Vue aérienne de la forêt guyanaise
L’ONF soumis enfin à une taxe foncière sur les propriétés non bâties de Guyane. Plus de 200 000€ par an au total selon les estimations des Finances Publiques. 5 millions d’hectares de forêt sont concernés en Guyane. Une bonne nouvelle pour les commune les moins peuplées du territoire.
 
En Guyane, recouverte à 95% par la forêt, l'ONF a longtemps été exonéré de cette taxe foncière sur les propriétés non bâties, au motif de «l'improductivité» de la forêt guyanaise.

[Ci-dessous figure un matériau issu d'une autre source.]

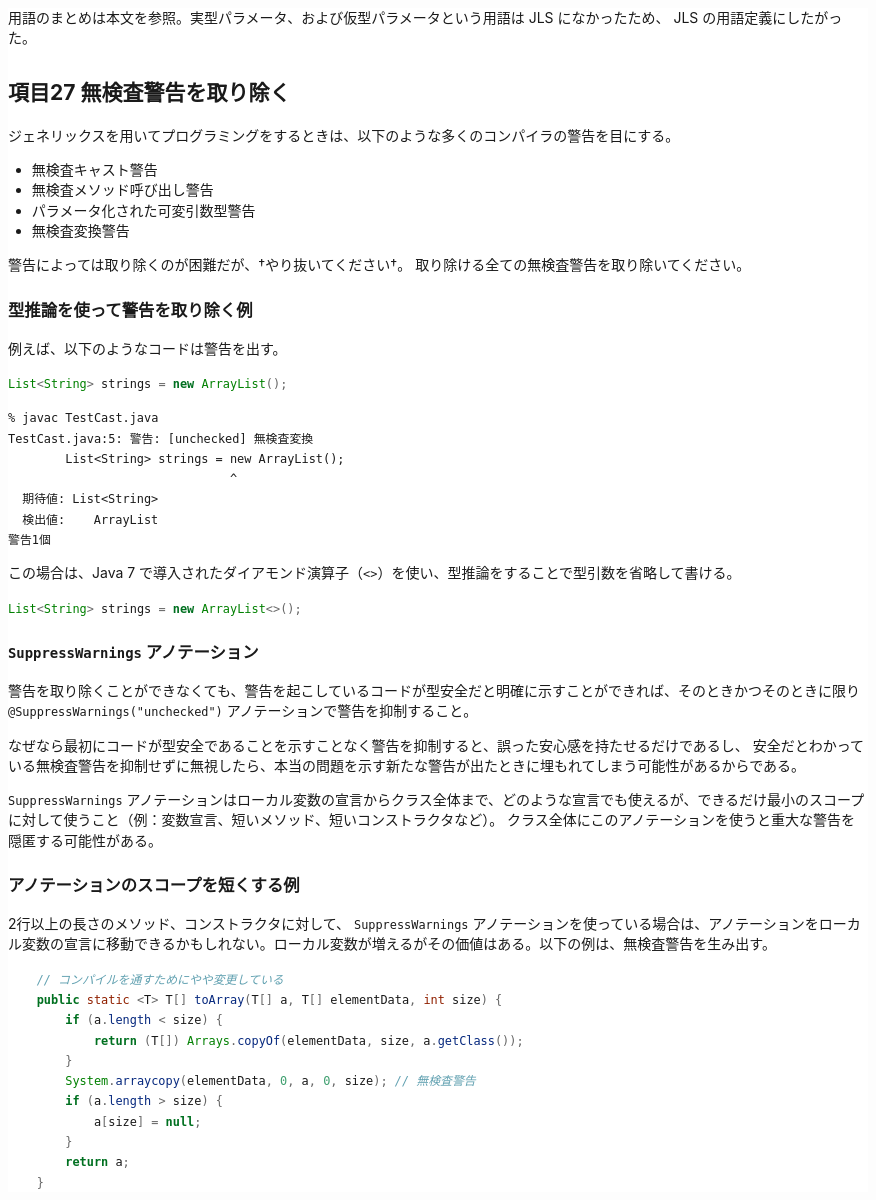 用語のまとめは本文を参照。実型パラメータ、および仮型パラメータという用語は JLS になかったため、
JLS の用語定義にしたがった。


## 項目27 無検査警告を取り除く

ジェネリックスを用いてプログラミングをするときは、以下のような多くのコンパイラの警告を目にする。
- 無検査キャスト警告
- 無検査メソッド呼び出し警告
- パラメータ化された可変引数型警告
- 無検査変換警告

警告によっては取り除くのが困難だが、†やり抜いてください†。
取り除ける全ての無検査警告を取り除いてください。

### 型推論を使って警告を取り除く例
例えば、以下のようなコードは警告を出す。

```java
List<String> strings = new ArrayList();
```
```console
% javac TestCast.java
TestCast.java:5: 警告: [unchecked] 無検査変換
        List<String> strings = new ArrayList();
                               ^
  期待値: List<String>
  検出値:    ArrayList
警告1個
```

この場合は、Java 7 で導入されたダイアモンド演算子（`<>`）を使い、型推論をすることで型引数を省略して書ける。
```java
List<String> strings = new ArrayList<>();
```

### `SuppressWarnings` アノテーション
警告を取り除くことができなくても、警告を起こしているコードが型安全だと明確に示すことができれば、そのときかつそのときに限り `@SuppressWarnings("unchecked")` アノテーションで警告を抑制すること。

なぜなら最初にコードが型安全であることを示すことなく警告を抑制すると、誤った安心感を持たせるだけであるし、
安全だとわかっている無検査警告を抑制せずに無視したら、本当の問題を示す新たな警告が出たときに埋もれてしまう可能性があるからである。

`SuppressWarnings` アノテーションはローカル変数の宣言からクラス全体まで、どのような宣言でも使えるが、できるだけ最小のスコープに対して使うこと（例：変数宣言、短いメソッド、短いコンストラクタなど）。
クラス全体にこのアノテーションを使うと重大な警告を隠匿する可能性がある。

### アノテーションのスコープを短くする例

2行以上の長さのメソッド、コンストラクタに対して、 `SuppressWarnings` アノテーションを使っている場合は、アノテーションをローカル変数の宣言に移動できるかもしれない。ローカル変数が増えるがその価値はある。以下の例は、無検査警告を生み出す。

```java
    // コンパイルを通すためにやや変更している
    public static <T> T[] toArray(T[] a, T[] elementData, int size) {
        if (a.length < size) {
            return (T[]) Arrays.copyOf(elementData, size, a.getClass());
        }
        System.arraycopy(elementData, 0, a, 0, size); // 無検査警告
        if (a.length > size) {
            a[size] = null;
        }
        return a;
    }
```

Une ressource financière supplémentaire pour les communes

Cet amendement porté par le sénateur Georges Patient depuis 2017 permettra, par exemple, à Régina de percevoir près de 46 000 € de ressources supplémentaires.
Pour Pierre Désert, le maire de Régina, il était temps de rétablir l’équité par rapport aux forêts domaniales de l’Hexagone :
 

Les maires ont toujours revendiqué ne pas recevoir de taxe foncière sur le domaine privé concédé à l'ONF, ce qui n'est pas normal. C'est une société qui fait des bénéfices et doit normalement payer des taxes foncières sur le patrimoine foncier . L'état c'est pareil, il est propriétaire de 90% de la Guyane, c'est une propriété privé de l'état qui ne paie pas de taxe foncière ce qui n'est pas normal alors que les communes payent la taxe foncière sur leur patrimoine .



Près de 41 000€ pour la commune d'Iracoubo et 34000€ pour Roura. Des sommes qui, certes, ne seront pas versées par l’état dans l’immédiat mais qui viendront doter d’ici plusieurs mois les budgets de collectivités souvent exsangues financièrement. Tout juste élu à la tête de Roura, Jean-Claude Labrador compte sur cette manne pour développer sa commune :
 

C'est une très bonne chose car à l'heure actuelle nous en avons bien besoin et cela trouvera destination. Je reste persuadé que la manne sera beaucoup plus importante lors des prochaines études. Il y a une nécessité , il y a un besoin. A nous maintenant de faire fructifier cette somme pour améliorer l'existant.


Le montant total est estimé à 211 544€ selon les finances publiques pour l’exercice 2018. Mais cela nécessitera certainement des ajustements.